Activity :: Locate every line in the material below that contains the string "Ogre", and copy each one. Case counts.

*** Opening Exercise materials ***

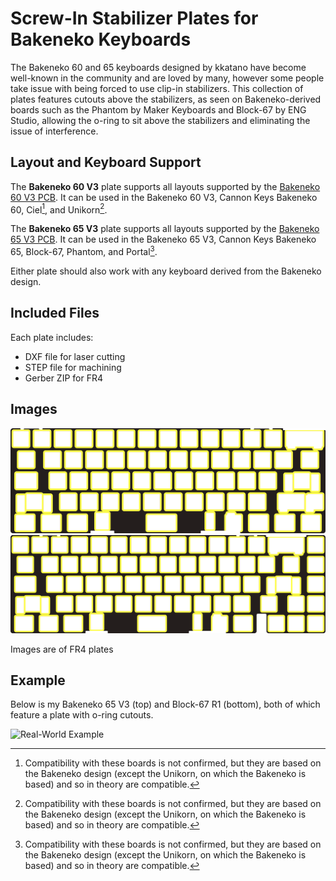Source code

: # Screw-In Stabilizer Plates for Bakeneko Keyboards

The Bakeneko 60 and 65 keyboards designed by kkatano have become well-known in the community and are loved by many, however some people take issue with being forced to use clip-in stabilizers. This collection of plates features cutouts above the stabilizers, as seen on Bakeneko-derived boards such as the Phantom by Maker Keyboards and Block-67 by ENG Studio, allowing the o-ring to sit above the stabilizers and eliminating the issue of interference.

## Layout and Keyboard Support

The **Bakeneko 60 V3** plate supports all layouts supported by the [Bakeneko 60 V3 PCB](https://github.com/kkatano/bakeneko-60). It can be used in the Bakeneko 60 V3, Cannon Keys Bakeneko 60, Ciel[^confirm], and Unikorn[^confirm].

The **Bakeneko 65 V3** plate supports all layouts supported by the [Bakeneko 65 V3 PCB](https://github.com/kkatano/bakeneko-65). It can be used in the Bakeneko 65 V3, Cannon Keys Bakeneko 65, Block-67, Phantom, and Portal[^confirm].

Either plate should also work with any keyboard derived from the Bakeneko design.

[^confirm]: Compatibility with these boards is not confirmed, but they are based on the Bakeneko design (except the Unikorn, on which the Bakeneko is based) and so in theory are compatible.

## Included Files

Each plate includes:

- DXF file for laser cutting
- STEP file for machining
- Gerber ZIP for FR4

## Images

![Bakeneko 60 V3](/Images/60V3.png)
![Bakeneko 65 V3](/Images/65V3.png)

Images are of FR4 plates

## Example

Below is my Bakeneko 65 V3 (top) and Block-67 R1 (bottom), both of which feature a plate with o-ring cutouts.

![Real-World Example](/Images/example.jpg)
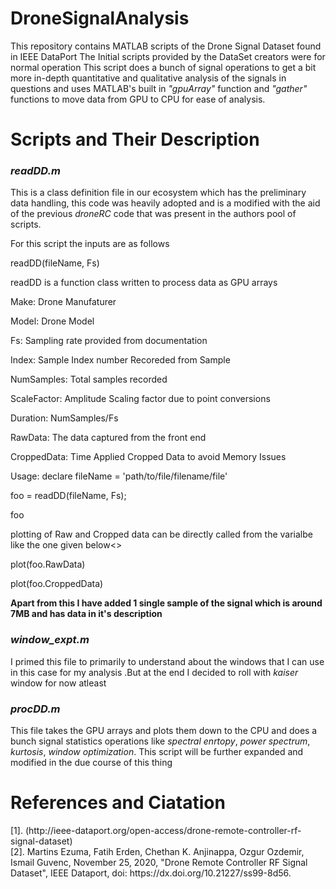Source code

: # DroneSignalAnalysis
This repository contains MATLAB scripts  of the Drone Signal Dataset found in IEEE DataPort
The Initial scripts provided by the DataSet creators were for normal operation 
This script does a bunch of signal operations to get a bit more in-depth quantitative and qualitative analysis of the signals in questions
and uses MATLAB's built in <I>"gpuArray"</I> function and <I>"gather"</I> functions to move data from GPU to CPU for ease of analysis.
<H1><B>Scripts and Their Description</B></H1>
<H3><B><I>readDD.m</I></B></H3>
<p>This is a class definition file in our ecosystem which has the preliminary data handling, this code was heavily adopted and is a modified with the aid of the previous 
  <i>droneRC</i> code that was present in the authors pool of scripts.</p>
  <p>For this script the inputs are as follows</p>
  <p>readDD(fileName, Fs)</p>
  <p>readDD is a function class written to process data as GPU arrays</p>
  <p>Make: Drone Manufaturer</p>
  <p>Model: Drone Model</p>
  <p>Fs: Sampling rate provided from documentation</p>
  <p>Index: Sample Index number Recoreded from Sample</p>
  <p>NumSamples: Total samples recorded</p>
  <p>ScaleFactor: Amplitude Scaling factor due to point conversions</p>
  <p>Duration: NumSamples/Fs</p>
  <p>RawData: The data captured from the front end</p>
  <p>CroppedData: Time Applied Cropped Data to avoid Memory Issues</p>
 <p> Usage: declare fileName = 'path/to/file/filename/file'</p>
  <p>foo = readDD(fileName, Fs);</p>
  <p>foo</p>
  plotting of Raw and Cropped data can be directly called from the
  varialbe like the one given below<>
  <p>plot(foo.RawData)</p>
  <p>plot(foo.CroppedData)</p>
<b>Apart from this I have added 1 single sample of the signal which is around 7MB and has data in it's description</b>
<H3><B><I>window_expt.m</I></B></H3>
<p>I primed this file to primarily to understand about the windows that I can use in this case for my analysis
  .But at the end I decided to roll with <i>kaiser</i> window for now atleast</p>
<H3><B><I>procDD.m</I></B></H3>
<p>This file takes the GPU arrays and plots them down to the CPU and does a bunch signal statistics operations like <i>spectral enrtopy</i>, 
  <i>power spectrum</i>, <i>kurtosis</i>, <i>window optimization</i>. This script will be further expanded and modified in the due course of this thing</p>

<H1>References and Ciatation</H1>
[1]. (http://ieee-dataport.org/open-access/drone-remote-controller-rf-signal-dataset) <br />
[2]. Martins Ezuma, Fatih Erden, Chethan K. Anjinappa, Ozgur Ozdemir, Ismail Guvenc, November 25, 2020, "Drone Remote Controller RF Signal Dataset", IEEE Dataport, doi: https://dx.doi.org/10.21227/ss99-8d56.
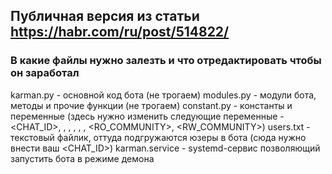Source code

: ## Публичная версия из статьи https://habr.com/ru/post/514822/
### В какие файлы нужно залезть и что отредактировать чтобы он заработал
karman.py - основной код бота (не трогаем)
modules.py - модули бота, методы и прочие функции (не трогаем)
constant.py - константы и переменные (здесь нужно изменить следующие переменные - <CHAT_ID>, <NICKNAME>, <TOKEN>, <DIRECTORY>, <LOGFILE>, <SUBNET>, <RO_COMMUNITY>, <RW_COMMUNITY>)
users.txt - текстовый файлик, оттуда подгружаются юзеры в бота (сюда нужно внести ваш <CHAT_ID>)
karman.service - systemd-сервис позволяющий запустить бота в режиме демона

*** Closing Exercise materials ***
*** Opening Exercise materials ***

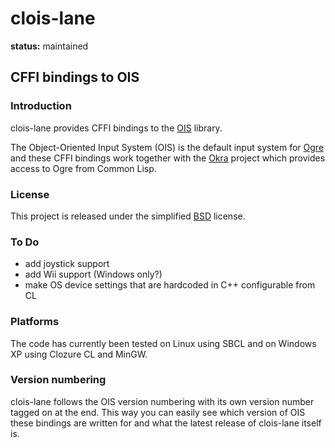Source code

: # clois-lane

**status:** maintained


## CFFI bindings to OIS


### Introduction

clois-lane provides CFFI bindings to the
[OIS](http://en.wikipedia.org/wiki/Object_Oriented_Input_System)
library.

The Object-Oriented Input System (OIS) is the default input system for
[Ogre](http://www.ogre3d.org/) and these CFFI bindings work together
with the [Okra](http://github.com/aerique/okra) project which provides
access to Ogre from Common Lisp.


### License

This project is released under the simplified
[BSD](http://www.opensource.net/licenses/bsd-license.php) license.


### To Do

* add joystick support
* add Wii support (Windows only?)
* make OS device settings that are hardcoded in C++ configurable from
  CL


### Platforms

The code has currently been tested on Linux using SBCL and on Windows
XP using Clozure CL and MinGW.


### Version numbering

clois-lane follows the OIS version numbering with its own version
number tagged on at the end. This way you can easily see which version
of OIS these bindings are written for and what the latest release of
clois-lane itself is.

*** Closing Exercise materials ***

Exercise solution ::
[Ogre](http://www.ogre3d.org/) and these CFFI bindings work together
access to Ogre from Common Lisp.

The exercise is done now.